### ASSIGNED TASK 1:
Answer these questions from the passage on the Orfeo rehearsals:
(a) In how many productions has Flavio Oliver played Orfeo?
(b) In what two fields does Oliver have a background?
(c) What has Bolger asked the dancers to do with some of the choruses?
---*---
This conceptual risk has been smoothed by the arrival in the rehearsal room of the Spanish counter-tenor Flavio Oliver (see panel). Having played Orfeo in six productions, and with a background in circus and dance, he is enthusiastic about Bolger's ideas. Bolger says: "He's a very physical performer and is willing to try anything. This gives me so much freedom, since he doesn't mind singing while upside down and can pick up movement phrases really quickly. In fact at times I've had to hold him back and say, hang on, pace yourself, it'll be a long night. He's onstage for the whole opera, so he really has to hold your attention and pace the emotional line.

"I've also worked a lot with the chorus, and they are moving more than they normally do. There's often uncertainty about what to do with a large group of singers, but I've tried to get them to integrate their singing and physical movement, which not only helps the dynamic of their singing but is also really important in the telling of the story. I've also asked the dancers to mouth some of the choruses, so that they're included as part of the storytelling."
---*---
### ASSIGNED TASK 2:
Copy every line of the rows under Saved entries exactly, leaving out the pictures.

(Saved entries)
---*---
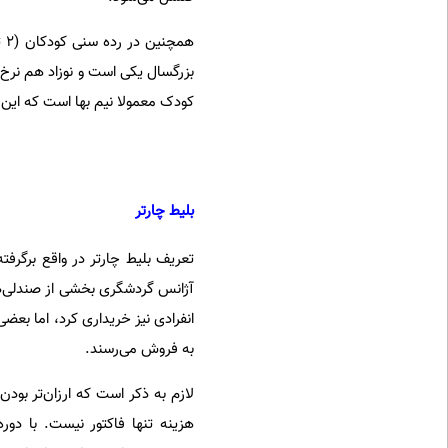
کودک معمولا نیم بها است که این بر
بلیط چارتر
تعریف بلیط چارتر در واقع برگرفت
آژانس گردشگری بخشی از صندلی‌های
انفرادی نیز خریداری کرد، اما بعضی
به فروش می‌رسند.
لازم به ذکر است که ارزان‌تر بودن
هزینه تنها فاکتور نیست. با دور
---*---
### WORKED SOLUTION 1:
(a) Six
(b) Circus and dance
(c) Mouth them

### WORKED SOLUTION 2:
کودک معمولا نیم بها است که این بر
بلیط چارتر
تعریف بلیط چارتر در واقع برگرفت
آژانس گردشگری بخشی از صندلی‌های
انفرادی نیز خریداری کرد، اما بعضی
به فروش می‌رسند.
لازم به ذکر است که ارزان‌تر بودن
هزینه تنها فاکتور نیست. با دور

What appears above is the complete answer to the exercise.